Avec plus de 22 millions d’abonnés en 2023, un potentiel de trafic entrant important demeure, notamment dans les zones non couvertes par la 3G/4G. Selon le FDSUT, environ 3 000 localités sont encore déconnectées, ce qui confirme la dépendance de nombreuses régions au trafic vocal traditionnel.

Enfin, les études suggérant un apport des OTT à hauteur de 300 milliards FCFA pour le Sénégal méritent une réflexion approfondie sur les moyens de capter une partie de cette valeur sans imposer de frais supplémentaires aux abonnés. Cela nécessite des politiques fiscales appropriées, tout en veillant à ne pas décourager l’innovation numérique.

Sur la multiplication et la redondance des projets numériques

Vous mettez en avant un défi central : la fragmentation et le manque de coordination des projets numériques.

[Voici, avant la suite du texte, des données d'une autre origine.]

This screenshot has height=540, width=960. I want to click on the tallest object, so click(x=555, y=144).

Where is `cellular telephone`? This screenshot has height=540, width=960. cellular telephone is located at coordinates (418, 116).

L’exemple des 6 000 km de fibre optique, qui auraient pu être rationalisés en travaillant avec les opérateurs, illustre bien cette problématique. Il est essentiel que l’État adopte une approche stratégique pour :

Optimiser les investissements publics : éviter les chevauchements inutiles qui mobilisent des ressources sans apporter de valeur ajoutée significative.

Garantir l’interopérabilité des infrastructures : Assurer une connectivité transparente entre les différentes institutions et plateformes numériques.

Établir un cadre normatif clair : Définir des règles communes pour guider le déploiement des infrastructures et garantir leur cohérence avec les objectifs nationaux.

Le rôle du ministère des Télécommunications doit être renforcé en tant que gestionnaire stratégique, capable d’encadrer et d’aligner les initiatives des différents acteurs publics (SENUM, ARTP, FDSUT, etc.) et privés.

Sur la gouvernance et la coordination

Vous soulignez à juste titre la nécessité d’une gouvernance unifiée pour recentrer chaque acteur sur ses missions essentielles. Les conflits de prérogatives entre institutions comme la SENUM, la Senelec, l’ARTP ou la FDSUT affaiblissent l’efficacité globale du secteur. Une gouvernance cohérente implique :

Clarification des responsabilités : Définir clairement les rôles de chaque entité pour éviter des duplications coûteuses.

Une évaluation périodique des projets : Mesurer leur contribution réelle à l’amélioration de la qualité de vie des citoyens et de la compétitivité économique du Sénégal.

Vers une transformation numérique inclusive et durable

Le numérique ne doit pas seulement être considéré comme un vecteur économique, mais aussi comme un outil de souveraineté nationale et d’inclusion sociale. Dans le cadre du cadre Sénégal 2050, plusieurs priorités s’imposent :

Combler la fracture numérique : Garantir un accès universel aux infrastructures de base (fibre optique, 3G/4G) pour toutes les localités.

Renforcer la cybersécurité : Protégez les données des citoyens et les infrastructures critiques contre les cybermenaces.

Stimuler l’innovation locale : Soutenir les start-up et entreprises numériques sénégalaises afin qu’elles participent activement à la croissance du secteur.

Conclusion

Votre contribution, Monsieur Diakhate, pose des bases solides pour un débat structuré sur l’avenir numérique du Sénégal. Il souligne l’urgence de revoir nos priorités stratégiques, en adoptant une vision globale et cohérente qui privilégie le contrôle, la rationalisation des projets et une gouvernance renforcée.

Le Sénégal dispose des ressources et des talents nécessaires pour se positionner comme leader de la transformation numérique en Afrique. Cependant, cela nécessite une forte volonté politique et une mobilisation de toutes les parties prenantes, publiques et privées. Merci encore pour vos réflexions enrichissantes, qui inspirent une action collective pour un avenir numérique prometteur.